The European Central Bank (ECB) today published the ECB guide on materiality assessment (EGMA) for changes or extensions to counterparty credit risk models. The publication of the guide marks the end of a public consultation process.

The guide indicates how the ECB intends to interpret the existing legal framework. It assists significant institutions directly supervised by the ECB in their self-assessment of the materiality of changes and extensions to internal models used to calculate counterparty credit and credit valuation adjustment risks of a business partner, drawing as much as possible on the approaches already defined by the European Banking Authority (EBA) for other risk types.

Under the Capital Requirements Regulation (CRR), financial institutions can use the internal model method (IMM) for counterparty credit risk (CCR) and the advanced method for credit valuation adjustment risk (A-CVA) when calculating capital requirements. These internal models focus on over-the-counter derivatives contracts and securities finance transactions because, for these products, the exposure is calculated in a different way than for a traditional loan, where the exposure is, to a large extent, fixed. The output of these models is one input factor in the calculation of the Pillar-1 capital requirements of a bank. Changes and extensions to both methods require supervisory approval when such changes or extensions are deemed material.

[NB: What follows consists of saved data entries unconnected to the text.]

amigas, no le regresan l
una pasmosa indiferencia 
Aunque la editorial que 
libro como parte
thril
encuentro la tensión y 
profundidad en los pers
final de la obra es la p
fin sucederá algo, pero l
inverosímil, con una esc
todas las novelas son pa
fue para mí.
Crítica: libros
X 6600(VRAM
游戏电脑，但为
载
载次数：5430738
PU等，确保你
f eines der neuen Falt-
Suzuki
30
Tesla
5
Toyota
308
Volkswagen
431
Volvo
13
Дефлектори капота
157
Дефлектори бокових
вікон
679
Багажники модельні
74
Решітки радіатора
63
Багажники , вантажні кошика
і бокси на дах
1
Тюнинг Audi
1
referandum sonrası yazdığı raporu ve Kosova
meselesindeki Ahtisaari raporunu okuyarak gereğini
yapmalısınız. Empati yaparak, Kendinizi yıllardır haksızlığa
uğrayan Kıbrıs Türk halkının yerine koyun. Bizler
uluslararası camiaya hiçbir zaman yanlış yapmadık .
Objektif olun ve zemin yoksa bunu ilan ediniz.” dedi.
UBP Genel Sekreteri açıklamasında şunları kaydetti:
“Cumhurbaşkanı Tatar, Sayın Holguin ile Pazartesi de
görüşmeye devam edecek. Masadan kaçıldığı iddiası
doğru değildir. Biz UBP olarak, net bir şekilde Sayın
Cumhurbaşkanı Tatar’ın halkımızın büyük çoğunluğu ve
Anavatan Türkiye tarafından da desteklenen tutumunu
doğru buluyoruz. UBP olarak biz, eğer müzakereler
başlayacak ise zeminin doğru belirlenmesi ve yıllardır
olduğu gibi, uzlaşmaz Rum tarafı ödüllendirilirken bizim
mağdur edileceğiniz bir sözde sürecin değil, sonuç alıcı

The implementation of the guide will be part of the day-to-day supervisory dialogue with individual banks. The guide should support both institutions and supervisors with regard to ongoing model monitoring activities, and the introduction of material model changes and the respective model approval process.

The guide and the feedback statement explaining how the comments received during the public consultation were taken into account and the comments sent in by stakeholders are available on the ECB’s banking supervision website.